OWTU’s’ Chief Education/Research officer Ozzie Warwick—replying to the Guardian’s questions yesterday—said the union received no information on which workers will form part of the 1,700 “to go”, who may get the early retirement/full pension plan being proposed by Government or further details.
Despite Government reaching as far as estimating the size of termination benefits, Warwick said “We’re not giving up, we still hold hope this decision can be changed. We’ve told workers this refinery closure isn’t the only choice Government has. There are other options. We have a strategic document to show what other options exist and T&T won’t have to lose energy sovereignty to external, foreign sources to supply fuel needs as Government plans—that will only increase fuel prices and the cost of living overall.”Warwick said OWTU’s plan was based on some of its recommendations to the Selwyn Lashley team which
reviewed Petrotrin’s operation in 2017. After that team’s report, however, Petrotrin’s Board was mandated in December 2017 to present to Cabinet a restructuring plan. Warwick maintained OWTU wasn’t told of refinery-closure plans.
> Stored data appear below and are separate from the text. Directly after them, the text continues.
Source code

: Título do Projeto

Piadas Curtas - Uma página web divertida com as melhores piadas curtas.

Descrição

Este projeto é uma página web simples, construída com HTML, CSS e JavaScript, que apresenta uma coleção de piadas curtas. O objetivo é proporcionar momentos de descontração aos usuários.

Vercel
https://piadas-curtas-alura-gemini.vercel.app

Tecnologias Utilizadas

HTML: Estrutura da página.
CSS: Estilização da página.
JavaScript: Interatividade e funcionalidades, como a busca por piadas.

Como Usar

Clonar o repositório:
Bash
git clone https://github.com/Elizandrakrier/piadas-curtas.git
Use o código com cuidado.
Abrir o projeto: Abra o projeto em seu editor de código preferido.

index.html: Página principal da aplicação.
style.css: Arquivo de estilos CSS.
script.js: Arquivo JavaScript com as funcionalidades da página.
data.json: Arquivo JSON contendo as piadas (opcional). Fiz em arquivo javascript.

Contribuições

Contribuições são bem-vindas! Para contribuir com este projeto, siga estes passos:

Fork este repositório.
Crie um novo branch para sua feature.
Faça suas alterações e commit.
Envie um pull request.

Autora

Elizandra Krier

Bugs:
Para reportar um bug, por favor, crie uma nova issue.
Warwick said, “Our plan focused in detail on increased productivity, accountability, and achieving production targets, with employees taking full responsibility for performance. We examined Petrotrin as a whole. It couldn’t be viable and profitable in the current structure as you don’t run an integrated company with one management.
“Our focus was major restructuring into three business units of a new governance model—Refining/Marketing, with its own management; Land/other business units with Trinmar; and separation of the hospital into an entity to be run by a medical board.”
Plans also address quick-win projects yielding an additional 2,000 barrels of oil daily and multiple other initiatives in land and offshore areas. Increasing refinery efficiencies and reviewing whom T&T imports crude from is among aspects.
Warwick noted the Lashley team agreed with the union’s recommendations. “It’s strange it didn’t recommend closing the refinery. But our plan will ensure Petrotrin’s survivability. It’ll be fine-tuned this week.”
Potentially affected—welders to shipping workers
Warwick said “If this closure is forced by the fact that Government has to pay US loans for Petrotrin from next year, how can they find billions to pay off workers, yet can’t get the same money to pay the loans?
“The public also needs to know what will be done with the billions of dollars worth of refinery assets if it closes. It can’t sit there as these assets depreciate quickly if unused. Will assets be sold? Is the fact that some business groups agree with the closure, indication the private sector has a role to play later?”
OWTU figures indicate the refinery has 23 plants with 2,200 permanent workers plus 800 casual/temporary workers.
The figures include 300 operators, 150 maintenance workers, plus shop area craftsmen, welders, electrical and mechanical workers, pump operators, electrical instrument operators, oil stock workers, marine/shipping workers.
Warwick admitting OWTU will be affected by the closure, said it was a form of “union busting”.
OWTU is holding a meeting with workers on Monday evening.